最近だと、自分の好きな場所で働いたり、好きな時間を選んで働いたりできる会社も増えています。これも一つの自由裁量であり、ストレス低減につながっているはずです。
要求度が高いが裁量権がある仕事としては、経営者やコンサルタント、弁護士、公認会計士、税理士、医師、建築士、会社員でいうとマネージャーのポジションなどがあげられます。専門性や高いスキルや判断力、責任が求められストレスが高い業務をこなしますが、意思決定権がある仕事です。
難易度が高く誰もができる仕事ではないため、給与も高水準であるケースがほとんどです。
最もストレスフルな環境
反対にストレスが非常に高く感じる仕事は、仕事への要求が高いうえに、裁量が狭く管理が細かく、厳しい環境です。このように最もストレスフルな仕事を「高ストレインジョブ」と呼ばれます。
あれこれ細かく命じられて働かされる、そのうえで成果も厳しく求められると従業員が感じているなら、高ストレインな仕事になってしまっています。
・達成困難なKPI目標設定がトップダウンで行われ、目標を達成していない場合は厳しく叱責される、できるまで時間外でもやらされるため長時間労働が常態化している。
・責任の重いマネジメントのポジションだけれども働き方や目標についての決定権はない、いわゆる名ばかり管理職となっている。
自社が上記のパターンに陥っているようであれば、社員のストレスは非常に高いものになっているかもしれません。
最もストレスの低い仕事は?
仕事の要求度が低く楽ちんな仕事で、しかも裁量が広く自由に働くことができる職場が、最もストレスの低い職場になります。

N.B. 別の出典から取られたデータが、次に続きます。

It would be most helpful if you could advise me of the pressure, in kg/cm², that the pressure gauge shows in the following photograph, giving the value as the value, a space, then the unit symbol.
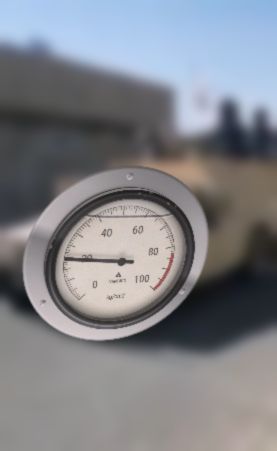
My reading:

簡単な作業ベースの仕事で、管理者が細かく管理せず自由に仕事をしていても怒られない、締め切り期日も特に意識しなくてもよい、仕事のミスがあっても怒られないなどの環境でしょうか。確かにストレスはかからなそうですが、生鮮性が低い職場になってしまうでしょう。
あなたの職場のストレス度は?
それでは、自社の職場のストレス度を簡単なチェックで判断してみましょう。
【裁量がない】
□仕事量の決定に際して自分の意向が反映できない
□必要に応じて自分で仕事のペースを変えられない
□必要に応じて自分で仕事の手順や方法を変えられない
チェックが多いと、裁量の範囲が狭いという判断をしてください。
【要求度が高い】
□予定外の仕事がしばしば飛び込んでくる
□仕事の締め切り・納期にゆとりがない
□残業や休日出勤をしないと仕事が終らない
チェックが多いと要求度が高いという判断をしてください。
高ストレインジョブの環境から脱するために
いかがでしたか。
自社は高ストレインジョブに陥っていなかったでしょうか。
もし、「裁量がない」と「要求度が高い」の両方が2以上当てはまる場合は、高ストレインな職場環境に陥っているかもしれません。
社員全体のストレスが高い職場は、全体的な要求と管理が厳しいケースにあります。要求(目標)が高すぎないか、管理が細かすぎないか、など緩められるポイントがないかを探ることも大切だと思います。
また、管理職のストレスが高いようであれば、働く時間や場所の自由や目標の決定権を持たせるなど、裁量の範囲を広げてみることで、ストレスが軽減され、やりがいをもって働く管理職となっていただけるのではないでしょうか。
最近では管理職になりたくない新入社員が増えています。管理職がイキイキと働くことで、
上を目指したいと思う社員が増え、長く働いてもらうことができる職場づくりを目指すことができるのではないかと思います。